Ponpes Nur Aisyah Naungan LDII Bantul Upacara Hari Santri

 Bantul (24/10). Pondok Pesantren Nur Aisyah Pulokadang, yang bernaung di bawah DPD LDII Kabupaten Bantul menghelat “Upacara Hari Santri Nasional 2022”, di Pendopo Masjid Nur Aisyah, Bantul, pada Sabtu (22/10) pagi.

Hari Santri tahun ini, mengusung tema “Berdaya Menjaga Martabat Kemanusiaan”. Tema ini berkaitan dengan peran santri yang selalu ada di setiap fase perjalanan sejarah Indonesia.

Upacara Hari Santri diawali dengan pembukaan, doa bersama, dan amanat yang disampaikan oleh pembina upacara, Ustaz Didik Supriyanto. “Pada tahun 1945, ketika itu KH Hasyim Asy’ari menjelaskan kepada Presiden Soekarno, bahwa berperang melawan penjajah merupakan jihad fi sabilillah. Pada 22 Oktober, resolusi jihad muncul dan menjadi pijakan peringatan Hari Santri Nasional,” tuturnya.

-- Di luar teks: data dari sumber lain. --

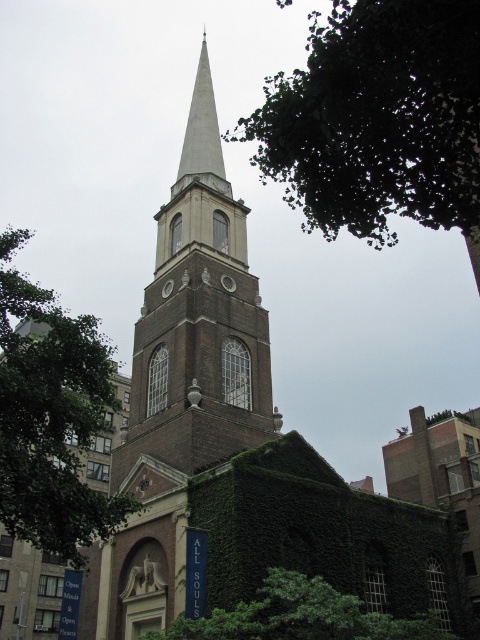
You are standing in front of the historic church and want to determine the relative positions of two points marked on its facade. The first point is located at coordinates point (365,28), and the second at point (253,352). Which point is positioned closer to you?

Point (365,28) is closer to the viewer than point (253,352).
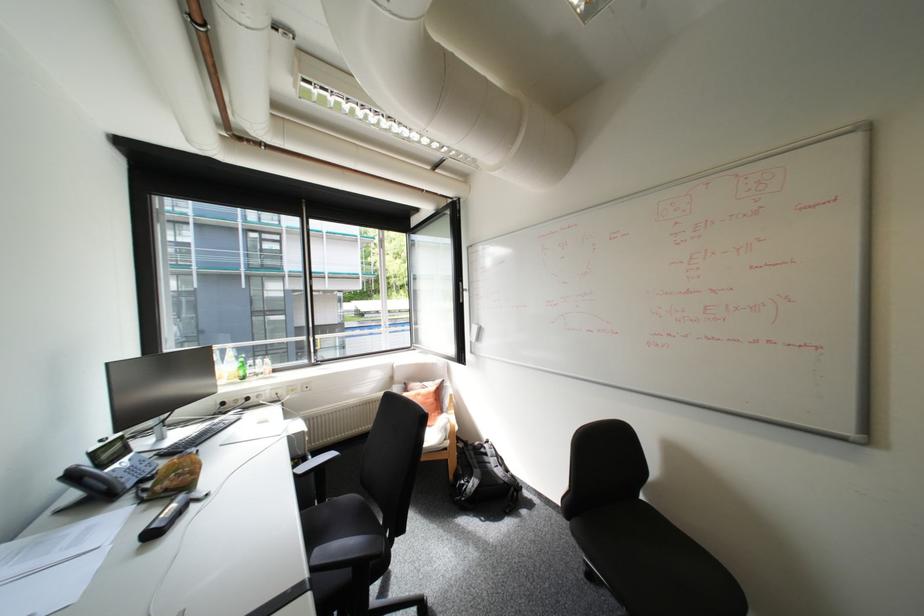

Ia mengungkapkan, sejak dulu hingga saat ini, santri berperan penting dalam kehidupan berbangsa dan bernegara. Santri ikut membangun negara melalui berbagai sektor, seperti ekonomi, sosial, budaya, bahkan politik. Baik pembangunan di tingkat nasional hingga tingkat internasional.

“Jadi mari isi kemerdekaan, dengan terus berperan aktif dalam pembangunan. Santri yang masih bersekolah di SMP dan SMA supaya belajar dengan rajin dan bersemangat. Sehingga menjadi santri yang profesional, religius, dan moderat,” imbuhnya.

Pada akhir amanatnya, Didik Supriyanto menyerukan yel-yel Hari Santri 2022 bersama dengan para santri Pondok Pesantren Nur Aisyah untuk membangkitkan semangat para santri.